-- Opening Marker --

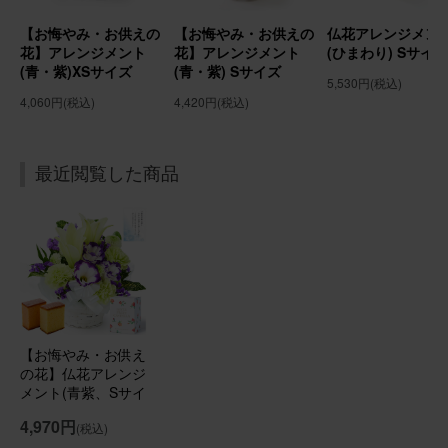
実家にお盆用にお花を贈りました！ とても喜ばれました！
よかったです。
【お悔やみ・お供えの
【お悔やみ・お供えの
仏花アレンジメン
花】アレンジメント
花】アレンジメント
(ひまわり) Sサイ
(青・紫)XSサイズ
(青・紫) Sサイズ
【お悔やみ・お供えの花】アレンジメント(ピンク) Sサイ
5,530円
(税込)
ズ
4,060円
(税込)
4,420円
(税込)
2026/07/04
最近閲覧した商品
にゃににゃに
60代
用途：
自宅用
お父さん、お母さん見てる？
ちょっと色が無くて、私の父は文句言いそうですが、私
は、満足！ 父は、「百合」が嫌いだったようで、「百合」
は外して（ごめんなさい）、台所に飾らせて頂きました。
とてもバランスが良く、キレイです。
【お悔やみ・お供え
の花】仏花アレンジ
メント(青紫、Sサイ
【お悔やみ・お供えの花】アレンジメント(白) Sサイズ
ズ)と銀座千疋屋フ
4,970円
(税込)
ルーツカステラのセ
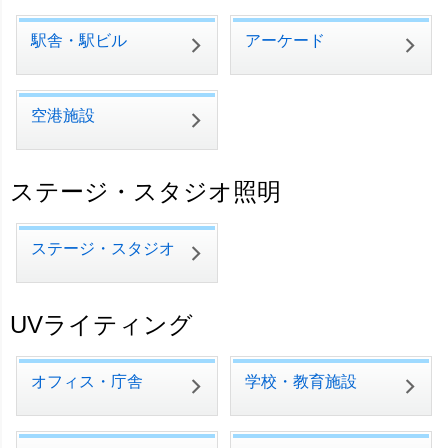
駅舎・駅ビル
アーケード
空港施設
ステージ・スタジオ照明
ステージ・スタジオ
UVライティング
オフィス・庁舎
学校・教育施設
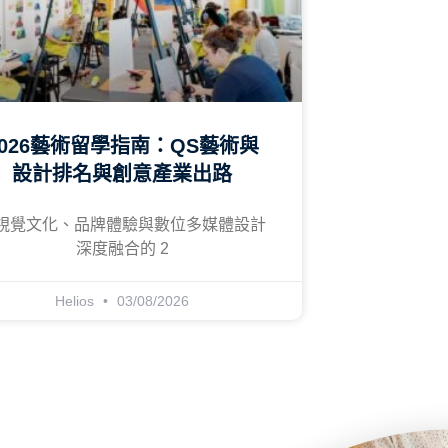
2026藝術留學指南：QS藝術與
設計排名與創意產業出路
視覺文化、品牌體驗與數位多媒體設計
深度融合的 2
Helios
03/08/2026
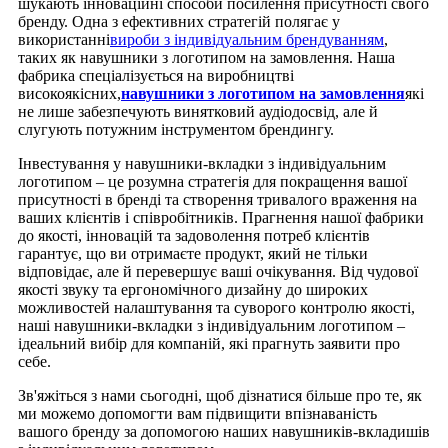
шукають інноваційні способи посилення присутності свого
бренду. Одна з ефективних стратегій полягає у
використанні
вироби з індивідуальним брендуванням
,
таких як навушники з логотипом на замовлення. Наша
фабрика спеціалізується на виробництві
високоякісних,
навушники з логотипом на замовлення
які
не лише забезпечують винятковий аудіодосвід, але й
слугують потужним інструментом брендингу.
Інвестування у навушники-вкладки з індивідуальним
логотипом – це розумна стратегія для покращення вашої
присутності в бренді та створення тривалого враження на
ваших клієнтів і співробітників. Прагнення нашої фабрики
до якості, інновацій та задоволення потреб клієнтів
гарантує, що ви отримаєте продукт, який не тільки
відповідає, але й перевершує ваші очікування. Від чудової
якості звуку та ергономічного дизайну до широких
можливостей налаштування та суворого контролю якості,
наші навушники-вкладки з індивідуальним логотипом –
ідеальний вибір для компаній, які прагнуть заявити про
себе.
Зв'яжіться з нами сьогодні, щоб дізнатися більше про те, як
ми можемо допомогти вам підвищити впізнаваність
вашого бренду за допомогою наших навушників-вкладишів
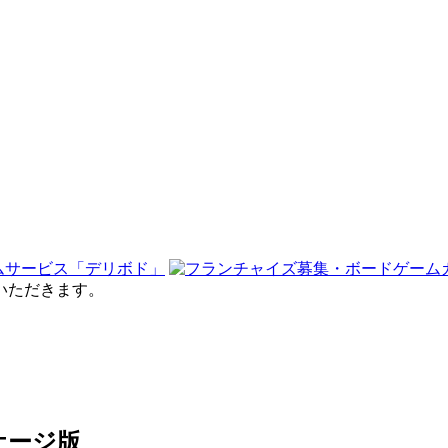
せていただきます。
ケージ版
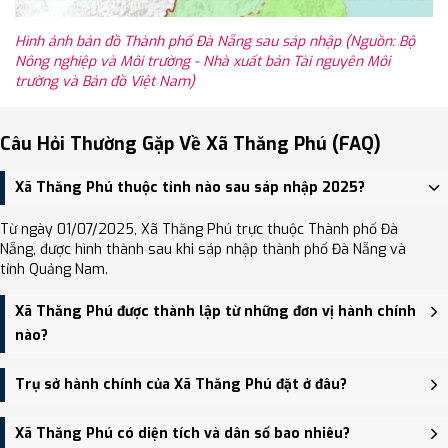
Hình ảnh bản đồ Thành phố Đà Nẵng sau sáp nhập (Nguồn: Bộ
Nông nghiệp và Môi trường - Nhà xuất bản Tài nguyên Môi
trường và Bản đồ Việt Nam)
Câu Hỏi Thường Gặp Về Xã Thăng Phú (FAQ)
Xã Thăng Phú thuộc tỉnh nào sau sáp nhập 2025?
Từ ngày 01/07/2025, Xã Thăng Phú trực thuộc Thành phố Đà
Nẵng, được hình thành sau khi sáp nhập thành phố Đà Nẵng và
tỉnh Quảng Nam.
Xã Thăng Phú được thành lập từ những đơn vị hành chính
nào?
Xã Thăng Phú được thành lập trên cơ sở sáp nhập Xã Bình Phú, Xã
Trụ sở hành chính của Xã Thăng Phú đặt ở đâu?
Bình Quế.
Trụ sở hành chính mới của Xã Thăng Phú đặt tại Thôn Tú Trà, xã
Xã Thăng Phú có diện tích và dân số bao nhiêu?
Thăng Phú - trung tâm khu vực thuận tiện giao thông.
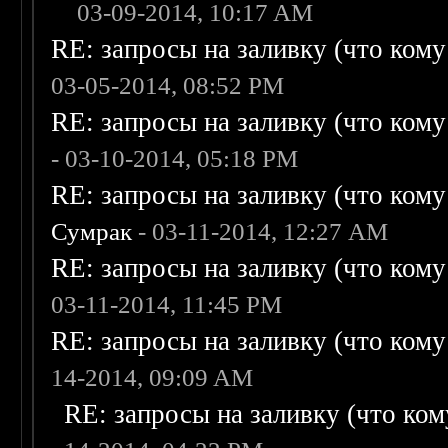
03-09-2014, 10:17 AM
RE: запросы на заливку (что кому н
03-05-2014, 08:52 PM
RE: запросы на заливку (что кому н
- 03-10-2014, 05:18 PM
RE: запросы на заливку (что кому н
Сумрак
- 03-11-2014, 12:27 AM
RE: запросы на заливку (что кому н
03-11-2014, 11:45 PM
RE: запросы на заливку (что кому н
14-2014, 09:09 AM
RE: запросы на заливку (что кому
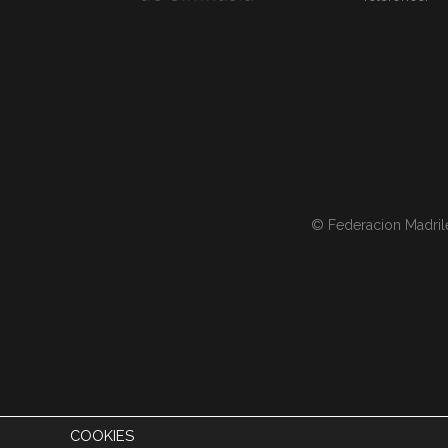
© Federacion Madril
COOKIES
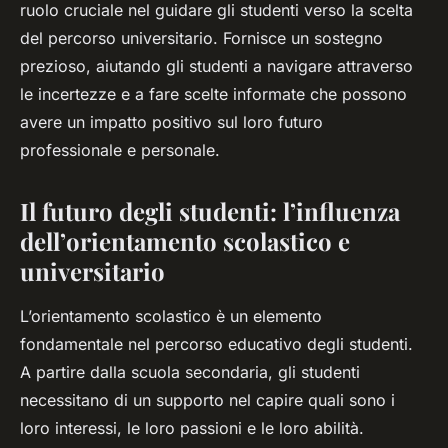
ruolo cruciale nel guidare gli studenti verso la scelta
del percorso universitario. Fornisce un sostegno
prezioso, aiutando gli studenti a navigare attraverso
le incertezze e a fare scelte informate che possono
avere un impatto positivo sul loro futuro
professionale e personale.
Il futuro degli studenti: l’influenza
dell’orientamento scolastico e
universitario
L’orientamento scolastico è un elemento
fondamentale nel percorso educativo degli studenti.
A partire dalla scuola secondaria, gli studenti
necessitano di un supporto nel capire quali sono i
loro interessi, le loro passioni e le loro abilità.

-- Closing Marker --

Show each line from the material above where the string "thuộc" can be found.

* [Your response]:
Xã Thăng Phú thuộc tỉnh nào sau sáp nhập 2025?
Từ ngày 01/07/2025, Xã Thăng Phú trực thuộc Thành phố Đà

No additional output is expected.